** Begin Excerpt to read **

It’s not news that men tend to stick to relatively safe colors and patterns–navy, gray, olive, white; stripes, checks, plaids, twills. The occasional paisley or patchwork. But wilder stuff always prowls on the edges of men’s style. Since at least the 1950s, men have incorporated the occasional big cat print into their style. Somehow, it’s still a little shocking–primal, flashy, a little androgynous, even a little trashy. Men don’t generally like their clothing to be overtly sexy, and leopard, well, it’s difficult to de-sex.
Women, of course, were first, going back at least as far as the 1920s with leopard outerwear–in the form of garments made from actual pelts. Pierre Balmain, Christian Dior, and Cristobal Balenciaga all used leopard skins or prints in their designs in the 1950s and 1960s. It was exotic, bold, and has the design-friendly aspects of being both non-geometric and yet consistent and repeating.
Maybe it was Tarzan who brought leopard print to men. Johnny Weissmuller’s costume in 1932′s Tarzan the Ape Man was actually quite plain (if, uh, minimal), but in the film posters Tarzan wears a magnificent skin. In the 1950s, Jayne Mansfield and her husband Mickey Hargitay (also a body building champ) would tour and pose for photos in their Tarzan and Jayne leopard print outfits. That was basically underwear, and leopard has remained a popular motif for undergarments.
A Through LIne for Rock’n’Roll
Leopard didn’t make much of a leap into menswear until rock’n’roll and rockabilly got ahold of it. Elvis wore a pair of leopard print mohair shoes performing in 1954. Little Richard likewise wore it as part of his stage attire. Mostly it appeared as an accent–on collars, lapels, or shoes.

** End Excerpt to read **

» Exercise set
1) Rewrite the passage of the leopard print article starting at "A Through LIne" and ending at "lapels, or shoes.", putting "concert wardrobe" in place of "stage attire".
2) In the rows below the article, quote the lines word for word, starting at the line containing "collectors: H. F. Pittier" and ending with the last line of the rows.

** Begin Raw data **

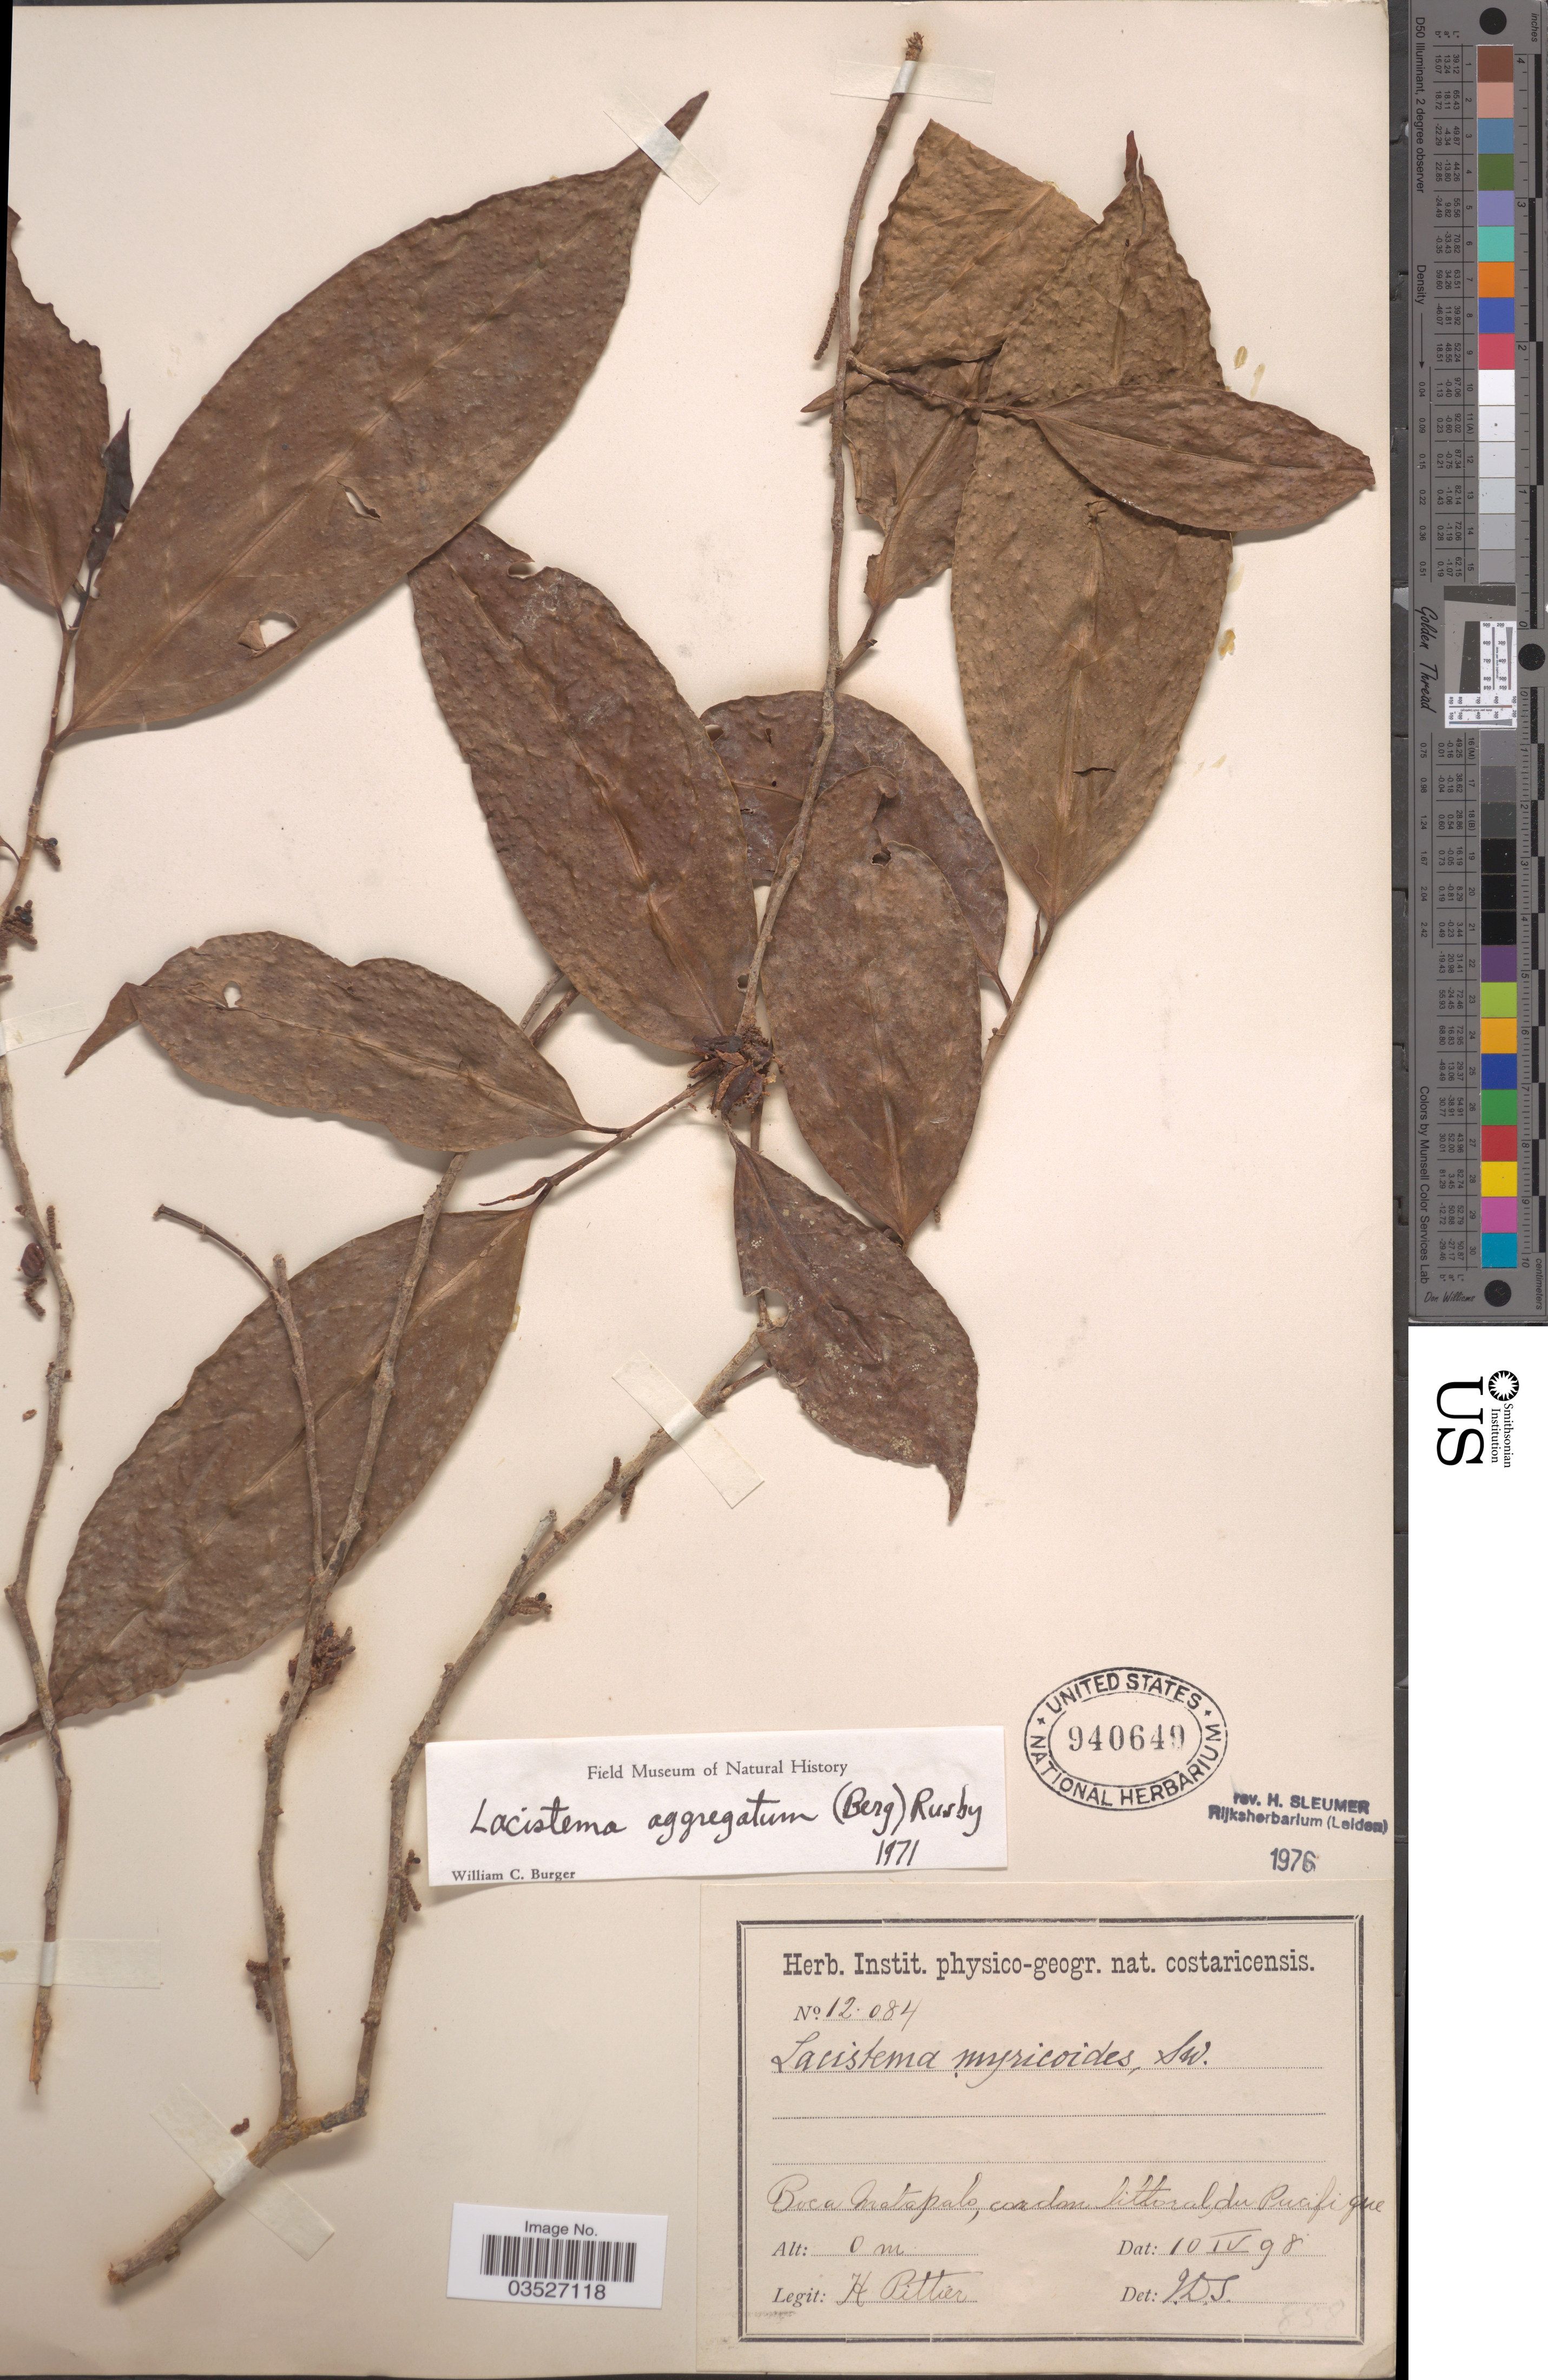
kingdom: Plantae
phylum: Tracheophyta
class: Magnoliopsida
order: Malpighiales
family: Lacistemataceae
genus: Lacistema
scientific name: Lacistema aggregatum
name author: (P.J. Bergius) Rusby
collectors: H. F. Pittier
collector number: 12084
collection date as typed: Transcribed d/m/y: 10/4/98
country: Costa Rica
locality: Boca Matapalo, cordon littoral du Pacifique [Boca Matapalo, cordon coastline of Pacific]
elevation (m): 0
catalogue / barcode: US 940649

** End Raw data **

» Responses per task
1)
A Through LIne for Rock’n’Roll
Leopard didn’t make much of a leap into menswear until rock’n’roll and rockabilly got ahold of it. Elvis wore a pair of leopard print mohair shoes performing in 1954. Little Richard likewise wore it as part of his concert wardrobe. Mostly it appeared as an accent–on collars, lapels, or shoes.

2)
collectors: H. F. Pittier
collector number: 12084
collection date as typed: Transcribed d/m/y: 10/4/98
country: Costa Rica
locality: Boca Matapalo, cordon littoral du Pacifique [Boca Matapalo, cordon coastline of Pacific]
elevation (m): 0
catalogue / barcode: US 940649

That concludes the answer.